Anyway, here's output if the define is commented-out:
$ time ./llil3vec_11149482_no6 big1.txt big2.txt big3.txt >vec6.tmp
llil3vec start
get_properties CPU time : 3.19387 secs
emplace set sort CPU time : 0.996694 secs
write stdout CPU time : 1.32918 secs
total CPU time : 5.5198 secs
total wall clock time : 6 secs
real 0m6.088s
user 0m5.294s
sys 0m0.701s
$ time ./llil3vec_11149482_no6_omp big1.txt big2.txt big3.txt >vec6.tm
+p
llil3vec start
get_properties CPU time : 3.99891 secs
emplace set sort CPU time : 1.13424 secs
write stdout CPU time : 1.41112 secs
total CPU time : 6.54723 secs
total wall clock time : 4 secs
real 0m4.952s
user 0m6.207s
sys 0m0.842s
Should my time be compared to them? :) (Blimey, my solution doesn't have to compete when participants are capped selectively (/grumpy_on around here)). Or I can use powerful magic secret turbo mode:
turbo_mode_ON =: {{
assert. 0 <: c =. 8 - {: $y
h =. (3 (3!:4) 16be2), ,|."1 [3 (3!:4)"0 (4:,#,1:,#) y
3!:2 h, ,y ,"1 _ c # ' '
}}
turbo_mode_OFF =: {{
(5& }. @: (_8& (]\)) @: (2& (3!:1))) &.> y
}}
Inject these definitions, and these couple lines immediately after t1 =: and before t2 =: respectively:
words =: turbo_mode_ON words
words =: turbo_mode_OFF words
Aha:
$ time ../j903/bin/jconsole llil5.ijs big1.txt big2.txt big3.txt out_j
+.txt
Read and parse input: 1.40766
Classify, sum, sort: 1.24098
Format and write output: 0.455868
Total time: 3.1045
real 0m3.109s
user 0m1.815s
sys 0m1.210s
(and no cutting to pieces of pre-defined equal length was used ...yet) :)
----------------------------------------------
I can revert to parallel reading/parsing anytime, with effect as shown in parent node. As implemented, it was kind of passive; but files can be unequal sizes, or just one huge single file. I think serious solution would probe inside to find newlines at approx. addresses, then pass chunks coords to workers to parse in parallel.

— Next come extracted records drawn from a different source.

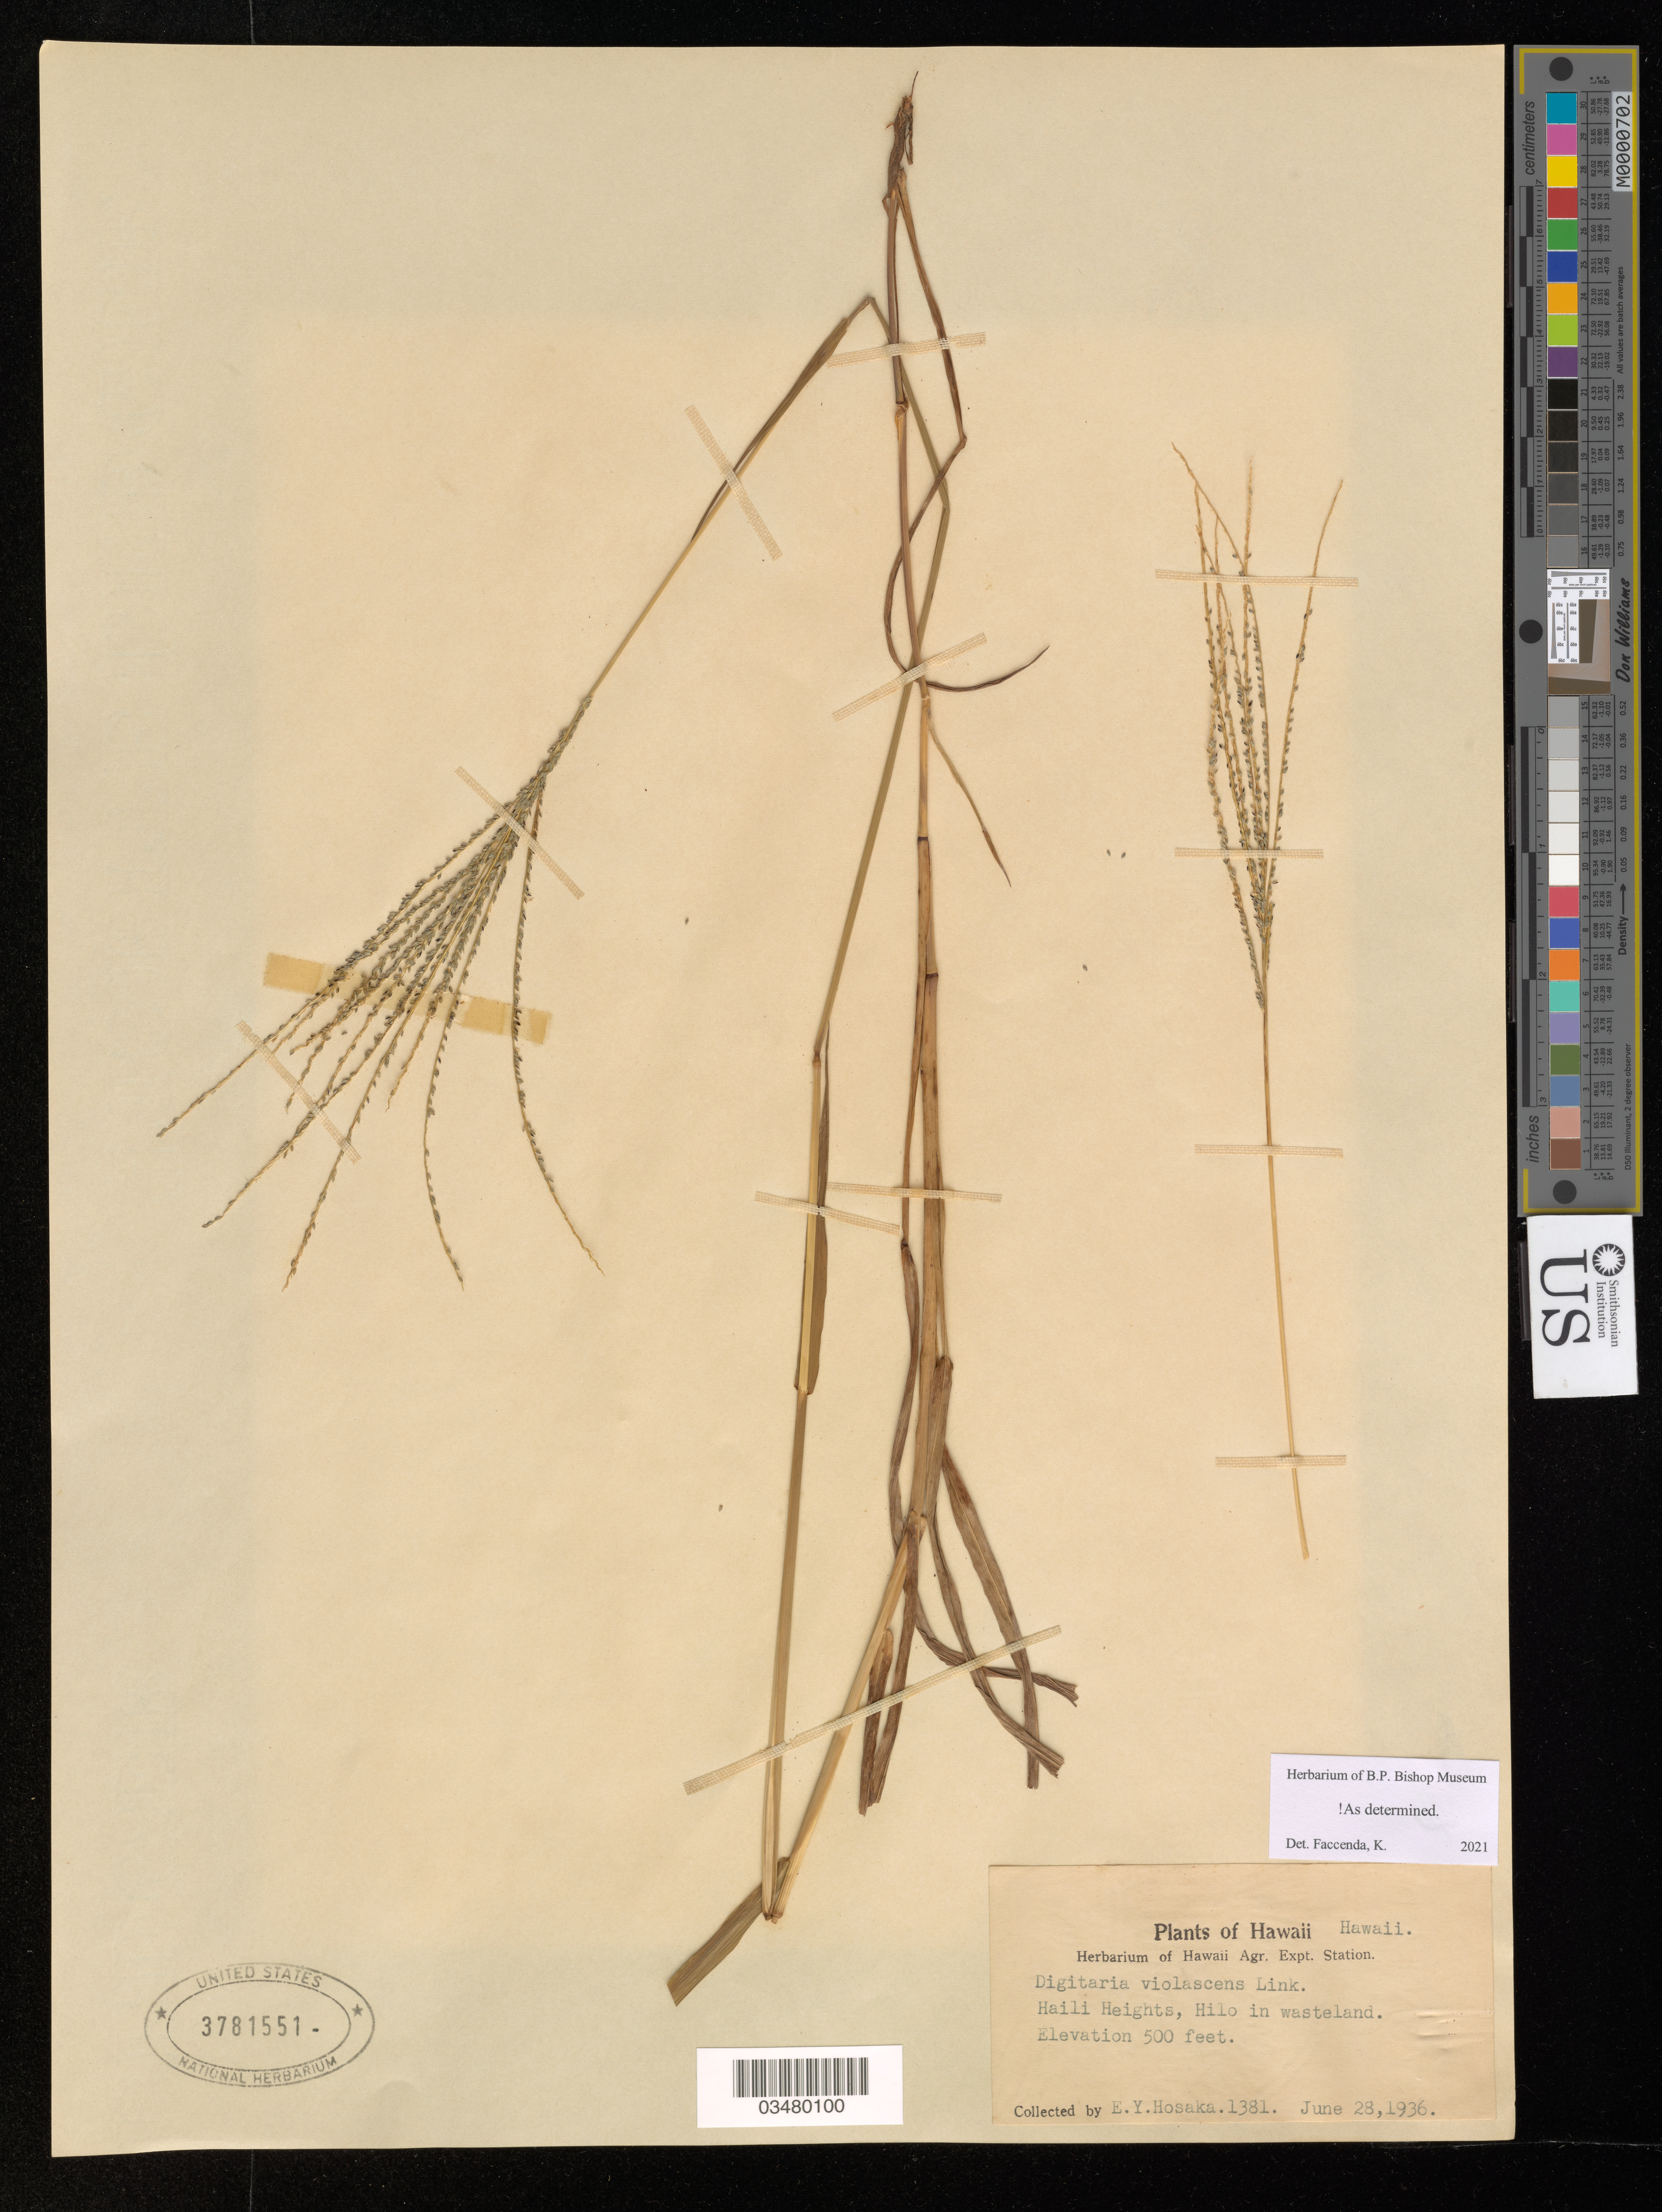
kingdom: Plantae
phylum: Tracheophyta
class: Liliopsida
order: Poales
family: Poaceae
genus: Digitaria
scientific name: Digitaria violescens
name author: Link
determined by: Faccenda, K.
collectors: E. Y. Hosaka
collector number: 1381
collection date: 1936-06-28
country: United States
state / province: Hawaii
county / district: Hawaii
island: Hawaii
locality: Haili Heights, Hilo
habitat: Wasteland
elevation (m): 152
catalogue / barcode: US 3781551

Puny 2-workers attempt to sort, in parent, was just kind of #pragma omp parallel sections... thing with 2 sections; no use to send bus-loads of workers and expect quiet fans. There's some hope for "parallelizable primitives" in release (not beta) 9.04 or later. Maybe it's long time to wait. Or, if I could write code to merge 2 sorted arrays faster than built-in primitive sorts any of the halves -- then, bingo, I have multi-threaded fast merge-sort. But no success yet, the built-in sorts one large array faster, in single-thread.